Affaire Griveaux: Piotr Pavlenski et Alexandra de Taddeo seront jugés en correctionnelle

L’activiste russe et l’ancienne étudiante à Assas comparaitront pour atteinte à l’intimité de la vie privée dans le cadre de l’affaire qui a entrainé le retrait forcé de la politique de l’ancien secrétaire d’Etat macroniste .
Piotr Pavlensky, l'artiste activiste russe à l'origine de la fuite de la vidéo intime de Benjamin Griveaux, en février 2020. (Martin Bureau/AFP)
publié le 6 septembre 2022 à 15h51

Il y aura donc un procès pour l’affaire Griveaux. L’artiste russe Piotr Pavlenski et sa compagne Alexandra de Taddeo, soupçonnés d’avoir diffusé mi-février 2020 des vidéos à caractère sexuel qui avaient entraîné la chute du ténor de la majorité Benjamin Griveaux, alors candidat aux municipales à Paris, seront jugés en correctionnelle à Paris. L’activiste russe de 38 ans, et l’ancienne étudiante d’Assas de 31 ans, comparaîtront pour «atteinte à l’intimité de la vie privée», selon une ordonnance signée lundi 5 septembre par deux magistrats.

Le couple est accusé d’avoir enregistré puis diffusé sur Internet ces vidéos intimes, qui avaient provoqué un scandale politique. L’impact de leur diffusion avait aussi été «très difficile et très violent» pour sa vie professionnelle et familiale, avait déclaré Benjamin Griveaux, 44 ans, en janvier 2021 devant les magistrats instructeurs. Ancien secrétaire d’Etat, porte-parole du gouvernement et député, il a peu à peu abandonné sa carrière politique et s’est reconverti dans l’entrepreneuriat et à la télévision.

«Pornopolitique»

Connu pour s’être coupé un morceau d’oreille, cloué les testicules sur la Place Rouge à Moscou ou avoir incendié en 2017 la façade d’une succursale de la Banque de France à Paris, Piotr Pavlenski, réfugié politique en France depuis 2017, avait revendiqué sa démarche, présentée comme artistique et militante, sous le slogan «Pornopolitique». Le montage de ces vidéos, adressées par Griveaux à de Taddeo lors de leur brève relation, entre mai et août 2018, avait été publié brièvement une première fois sur un blog le 1er février 2020, puis une seconde fois, avec un fort retentissement, le 12 février sur un site très visité, créé par Pavlenski lui-même. Dans la foulée de la diffusion des vidéos et de leur interpellation rocambolesque à Paris, le couple avait été mis en examen le 18 février 2020.

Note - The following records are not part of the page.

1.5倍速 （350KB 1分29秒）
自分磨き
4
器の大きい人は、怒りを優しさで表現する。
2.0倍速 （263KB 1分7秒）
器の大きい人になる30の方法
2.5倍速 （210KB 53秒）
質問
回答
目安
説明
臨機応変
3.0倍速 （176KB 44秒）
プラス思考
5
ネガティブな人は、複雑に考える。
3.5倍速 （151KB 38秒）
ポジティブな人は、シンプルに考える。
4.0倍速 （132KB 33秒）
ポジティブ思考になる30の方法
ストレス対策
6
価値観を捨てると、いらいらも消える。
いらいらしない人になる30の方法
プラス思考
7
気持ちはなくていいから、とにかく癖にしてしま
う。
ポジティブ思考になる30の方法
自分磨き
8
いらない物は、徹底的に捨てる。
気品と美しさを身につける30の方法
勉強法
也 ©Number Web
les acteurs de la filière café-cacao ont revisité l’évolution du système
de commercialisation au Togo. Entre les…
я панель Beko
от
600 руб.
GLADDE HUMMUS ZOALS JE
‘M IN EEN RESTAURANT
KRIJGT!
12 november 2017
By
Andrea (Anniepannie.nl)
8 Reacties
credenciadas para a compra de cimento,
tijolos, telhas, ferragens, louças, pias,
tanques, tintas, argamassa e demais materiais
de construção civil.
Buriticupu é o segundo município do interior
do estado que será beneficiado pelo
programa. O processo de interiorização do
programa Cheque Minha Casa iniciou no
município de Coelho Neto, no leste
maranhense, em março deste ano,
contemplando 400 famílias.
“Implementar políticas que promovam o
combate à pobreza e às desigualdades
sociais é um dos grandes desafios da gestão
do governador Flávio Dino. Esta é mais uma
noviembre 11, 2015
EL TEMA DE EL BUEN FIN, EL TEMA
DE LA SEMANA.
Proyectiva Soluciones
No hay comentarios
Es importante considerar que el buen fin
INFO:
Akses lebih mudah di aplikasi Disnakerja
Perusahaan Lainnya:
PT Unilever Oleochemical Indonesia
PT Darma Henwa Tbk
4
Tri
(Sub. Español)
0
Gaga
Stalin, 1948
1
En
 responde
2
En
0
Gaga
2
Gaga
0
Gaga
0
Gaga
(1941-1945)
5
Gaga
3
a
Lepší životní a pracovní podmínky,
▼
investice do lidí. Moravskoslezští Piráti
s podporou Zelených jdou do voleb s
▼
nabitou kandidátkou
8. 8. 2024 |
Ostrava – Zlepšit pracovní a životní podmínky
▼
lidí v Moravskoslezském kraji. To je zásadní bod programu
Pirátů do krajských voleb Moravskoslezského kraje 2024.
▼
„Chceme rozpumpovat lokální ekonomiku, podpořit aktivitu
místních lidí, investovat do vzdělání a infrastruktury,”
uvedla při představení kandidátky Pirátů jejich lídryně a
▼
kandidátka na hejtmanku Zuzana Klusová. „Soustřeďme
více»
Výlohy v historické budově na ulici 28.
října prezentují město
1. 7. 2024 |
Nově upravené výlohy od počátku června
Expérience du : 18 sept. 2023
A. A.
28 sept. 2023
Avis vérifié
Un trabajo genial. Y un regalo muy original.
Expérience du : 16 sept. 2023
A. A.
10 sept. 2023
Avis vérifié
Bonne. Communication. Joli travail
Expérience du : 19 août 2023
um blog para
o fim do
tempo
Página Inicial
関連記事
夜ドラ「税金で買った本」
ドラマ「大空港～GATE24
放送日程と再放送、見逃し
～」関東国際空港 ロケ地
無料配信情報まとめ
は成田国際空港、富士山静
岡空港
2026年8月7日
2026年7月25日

Dans leur ordonnance, les juges relèvent qu’aussi bien Piotr Pavlenski qu’Alexandra de Taddeo ont «reconnu» avoir délibérément enregistré ces images. L’ancienne étudiante en droit a expliqué les conserver par mesure de précaution afin de «prouver» sa relation avec l’ex-ministre. Les juges mettent en revanche en doute les affirmations d’Alexandra de Taddeo selon qui la diffusion des images «aurait été effectuée par son compagnon sans qu’elle soit d’accord, ni même sans qu’elle en ait été préalablement informée». Ils retiennent plutôt «son implication directe» au vu de «plusieurs éléments factuels» comme le soutien, y compris financier, d’une association qu’elle présidait, apporté au site «Pornopolitique». Ou alors un écrit attribué à Alexandra de Taddeo indiquant : «Mon amant est ton ennemi, il veut te casser le cou et moi pour briser ta vie et la fausseté de votre image publique il dit que c’est un acte politique.»

Branco mis hors de cause

Suivant l’avis du ministère public, les magistrats instructeurs ont en revanche définitivement mis hors de cause Juan Branco, un des avocats de Pavlenski, bien qu’ils estiment qu’«il a vraisemblablement joué un rôle actif dans la diffusion des vidéos litigieuses». Placé sous le statut intermédiaire de témoin assisté en 2021, «les investigations n’ont pas permis de déterminer précisément sa participation», concèdent les juges, déplorant que l’avocat se soit «réfugié derrière [son] statut» de conseil de Pavlenski «pour refuser de répondre aux questions».

Pour Piotr Pavlenski, ce renvoi vers un procès «était absolument attendu […] car Pornopolitique est [son] œuvre d’art, et en tant qu’artiste, [il y a] apposé [s]a signature». «Et puisque le système de valeurs de l’art contemporain est en conflit avec le système de valeurs du code pénal, alors en signant mon œuvre d’art, j’ai signé d’avance mon verdict», a-t-il ajouté. De leurs côtés, les conseils de Benjamin Griveaux, Me Richard Malka et l’avocate d’Alexandra de Taddeo, Me Noémie Saidi-Cottier, n’ont pas souhaité réagir.